Moderator: John_Perkowski

 #428369  by Iron 'arry
 
Hi guys,I am wondering what the industry as a whole looks like for both GE and EMD;which would be the better place to work if you were in Assembly operations?

I have heard of jobs heading to China one day.I am new to this industry and just trying to do my research on it.Manufacturing is tough on your future outlook no matter where you work anymore.

EMD is busy for now and have one plant in London ON Canada for main production I guess you could call it.I wonder if it will be around once it is eventually sold......who knows!!!

cheers guys and thankyou for your time,



DD :-)
 #481387  by SantaFeGuy
 
Some construction of new locomotives for the China market will be done in China, but for the NA markets for the forseeable future they'll be in NA. In the long run, building in China and India may pick up but over time it is not inevitable that it will replace building in the US. Look at the US car market. It is more cost effective for car companies to build cars in the US than to import them. Toyota, Honda, BMW, and Mercedes Benz are all excellent examples of that trend. Same will hold true with locomotives. Plus the cost differential between China, India, Mexico, Brazil, and Korea, and places like the US, Japan, and Europe will close. China is already in the throes of a wage price spiral that is of great worry to the government there, and the same thing is happening in India. The kind of skills and training needed to assemble toys or computer boards is one thing, but to build a locomotive or automobile is quite another. And the workers required for those latter tasks quick realize they are;
1 - highly skilled and not quickly replaced,
2 - they are building a high profit product.
That translates into wages rising to keep competitive.

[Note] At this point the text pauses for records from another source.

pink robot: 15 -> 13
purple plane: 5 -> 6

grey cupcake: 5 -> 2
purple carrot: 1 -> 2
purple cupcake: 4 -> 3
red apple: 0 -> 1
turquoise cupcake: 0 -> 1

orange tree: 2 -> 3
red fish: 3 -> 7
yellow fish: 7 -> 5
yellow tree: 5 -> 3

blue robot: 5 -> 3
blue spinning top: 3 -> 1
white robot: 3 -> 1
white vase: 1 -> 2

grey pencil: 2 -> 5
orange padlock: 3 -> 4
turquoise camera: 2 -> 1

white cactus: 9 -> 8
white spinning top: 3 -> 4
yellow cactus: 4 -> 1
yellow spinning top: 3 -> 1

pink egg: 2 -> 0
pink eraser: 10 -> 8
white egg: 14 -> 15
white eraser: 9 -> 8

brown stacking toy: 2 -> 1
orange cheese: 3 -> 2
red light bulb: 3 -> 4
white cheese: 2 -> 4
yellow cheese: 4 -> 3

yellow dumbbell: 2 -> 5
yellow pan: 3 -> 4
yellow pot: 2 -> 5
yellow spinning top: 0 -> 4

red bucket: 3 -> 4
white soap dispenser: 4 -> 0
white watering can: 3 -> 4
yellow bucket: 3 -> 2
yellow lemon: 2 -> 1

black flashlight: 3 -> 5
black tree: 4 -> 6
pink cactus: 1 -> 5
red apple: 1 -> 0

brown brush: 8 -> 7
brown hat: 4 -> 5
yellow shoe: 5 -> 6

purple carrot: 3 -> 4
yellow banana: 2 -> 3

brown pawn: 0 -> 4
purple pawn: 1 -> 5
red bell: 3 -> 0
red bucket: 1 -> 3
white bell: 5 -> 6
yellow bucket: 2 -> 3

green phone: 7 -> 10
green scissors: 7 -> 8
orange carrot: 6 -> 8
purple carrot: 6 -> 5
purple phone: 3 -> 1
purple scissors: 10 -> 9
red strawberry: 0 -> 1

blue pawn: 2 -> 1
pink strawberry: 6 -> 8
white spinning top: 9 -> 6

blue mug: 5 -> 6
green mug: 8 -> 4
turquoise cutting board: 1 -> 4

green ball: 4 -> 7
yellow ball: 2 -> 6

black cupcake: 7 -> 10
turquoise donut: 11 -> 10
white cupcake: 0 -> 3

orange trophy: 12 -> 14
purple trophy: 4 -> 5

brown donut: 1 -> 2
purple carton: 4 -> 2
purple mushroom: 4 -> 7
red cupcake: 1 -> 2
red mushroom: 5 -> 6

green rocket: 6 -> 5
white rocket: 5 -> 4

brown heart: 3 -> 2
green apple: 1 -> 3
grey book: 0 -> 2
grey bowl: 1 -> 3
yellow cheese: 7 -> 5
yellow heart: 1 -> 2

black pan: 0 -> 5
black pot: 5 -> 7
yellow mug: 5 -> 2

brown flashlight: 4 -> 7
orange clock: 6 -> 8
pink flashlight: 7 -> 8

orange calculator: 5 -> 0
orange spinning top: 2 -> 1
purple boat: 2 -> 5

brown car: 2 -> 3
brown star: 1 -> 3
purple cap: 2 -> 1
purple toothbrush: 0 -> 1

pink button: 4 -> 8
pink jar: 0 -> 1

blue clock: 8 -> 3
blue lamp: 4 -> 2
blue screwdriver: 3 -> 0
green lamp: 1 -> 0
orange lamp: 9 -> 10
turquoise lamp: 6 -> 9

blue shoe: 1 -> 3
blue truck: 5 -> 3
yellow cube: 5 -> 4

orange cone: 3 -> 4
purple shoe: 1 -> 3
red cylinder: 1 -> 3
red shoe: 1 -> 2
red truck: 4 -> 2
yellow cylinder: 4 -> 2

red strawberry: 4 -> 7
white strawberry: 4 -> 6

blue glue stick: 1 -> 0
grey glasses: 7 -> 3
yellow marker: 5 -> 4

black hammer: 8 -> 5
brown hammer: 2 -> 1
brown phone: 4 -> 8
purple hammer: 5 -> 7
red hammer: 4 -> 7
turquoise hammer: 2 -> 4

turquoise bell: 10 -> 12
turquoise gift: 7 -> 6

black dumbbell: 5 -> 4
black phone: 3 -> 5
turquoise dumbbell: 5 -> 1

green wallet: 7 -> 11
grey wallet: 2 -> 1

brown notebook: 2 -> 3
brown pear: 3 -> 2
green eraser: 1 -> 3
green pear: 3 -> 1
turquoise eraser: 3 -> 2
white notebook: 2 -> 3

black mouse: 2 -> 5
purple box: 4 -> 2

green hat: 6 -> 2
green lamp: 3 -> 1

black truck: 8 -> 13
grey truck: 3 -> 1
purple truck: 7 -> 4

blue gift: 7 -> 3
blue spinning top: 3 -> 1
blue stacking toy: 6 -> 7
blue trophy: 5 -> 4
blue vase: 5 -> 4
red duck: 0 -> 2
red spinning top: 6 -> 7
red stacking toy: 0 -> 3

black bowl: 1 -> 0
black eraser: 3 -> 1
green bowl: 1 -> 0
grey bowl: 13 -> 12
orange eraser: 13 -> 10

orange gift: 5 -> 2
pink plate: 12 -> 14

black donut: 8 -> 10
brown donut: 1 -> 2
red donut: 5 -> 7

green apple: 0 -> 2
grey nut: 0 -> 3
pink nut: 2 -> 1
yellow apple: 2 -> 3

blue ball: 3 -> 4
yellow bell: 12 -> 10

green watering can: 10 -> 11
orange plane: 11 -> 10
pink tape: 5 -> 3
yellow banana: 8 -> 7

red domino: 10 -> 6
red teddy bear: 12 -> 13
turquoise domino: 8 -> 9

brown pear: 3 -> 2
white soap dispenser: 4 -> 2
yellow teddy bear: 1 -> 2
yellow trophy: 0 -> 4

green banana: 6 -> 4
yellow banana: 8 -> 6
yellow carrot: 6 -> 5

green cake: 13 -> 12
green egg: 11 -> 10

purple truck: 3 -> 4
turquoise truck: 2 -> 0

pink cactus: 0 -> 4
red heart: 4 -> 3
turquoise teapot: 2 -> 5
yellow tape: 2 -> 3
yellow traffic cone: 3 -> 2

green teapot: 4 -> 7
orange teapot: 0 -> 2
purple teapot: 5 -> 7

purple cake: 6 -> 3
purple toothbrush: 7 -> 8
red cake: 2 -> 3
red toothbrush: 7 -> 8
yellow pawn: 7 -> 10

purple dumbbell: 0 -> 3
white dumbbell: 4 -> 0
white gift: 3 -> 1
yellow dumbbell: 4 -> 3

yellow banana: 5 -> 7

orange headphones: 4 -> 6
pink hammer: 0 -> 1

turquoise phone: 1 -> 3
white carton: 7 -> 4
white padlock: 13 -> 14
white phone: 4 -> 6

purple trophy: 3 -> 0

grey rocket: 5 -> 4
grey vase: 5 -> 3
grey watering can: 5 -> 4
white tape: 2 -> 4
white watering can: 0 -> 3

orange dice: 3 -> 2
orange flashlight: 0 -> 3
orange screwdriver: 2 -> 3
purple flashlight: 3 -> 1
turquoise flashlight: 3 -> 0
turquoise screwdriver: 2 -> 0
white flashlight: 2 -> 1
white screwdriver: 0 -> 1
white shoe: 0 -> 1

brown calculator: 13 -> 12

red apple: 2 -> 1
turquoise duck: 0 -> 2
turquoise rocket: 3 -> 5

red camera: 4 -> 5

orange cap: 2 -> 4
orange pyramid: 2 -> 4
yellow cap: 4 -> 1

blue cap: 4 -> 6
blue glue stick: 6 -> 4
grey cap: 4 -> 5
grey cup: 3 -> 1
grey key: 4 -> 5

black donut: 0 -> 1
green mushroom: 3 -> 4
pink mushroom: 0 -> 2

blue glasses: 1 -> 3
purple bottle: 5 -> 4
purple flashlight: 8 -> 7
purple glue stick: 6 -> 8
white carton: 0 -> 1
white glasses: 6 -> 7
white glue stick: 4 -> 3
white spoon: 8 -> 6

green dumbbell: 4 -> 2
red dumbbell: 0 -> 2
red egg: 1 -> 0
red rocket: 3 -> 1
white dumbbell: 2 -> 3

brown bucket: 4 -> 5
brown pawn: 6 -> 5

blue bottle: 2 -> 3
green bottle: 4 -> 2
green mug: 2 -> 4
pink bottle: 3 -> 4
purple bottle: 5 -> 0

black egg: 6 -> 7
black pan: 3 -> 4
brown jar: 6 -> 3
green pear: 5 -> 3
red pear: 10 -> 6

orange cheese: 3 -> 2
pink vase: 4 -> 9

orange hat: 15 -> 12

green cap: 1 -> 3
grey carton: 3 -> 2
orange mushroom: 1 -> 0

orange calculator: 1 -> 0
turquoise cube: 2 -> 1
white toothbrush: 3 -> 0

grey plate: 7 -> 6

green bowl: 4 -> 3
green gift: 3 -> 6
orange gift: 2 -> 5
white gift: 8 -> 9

So my crystal ball says, either will be fine. The choice should be made not on whether the companies will remain in the business in the US or Canada, but which company will respond better to global competition, just like the US car companies. Auto assembly jobs still abound in the US, but not with companies that invested in products that were not marketable on the global stage, and in with labor agreements that assumed we'd live in a static economy represented by the 1950's. Make your choice based on company management and product planning for the future.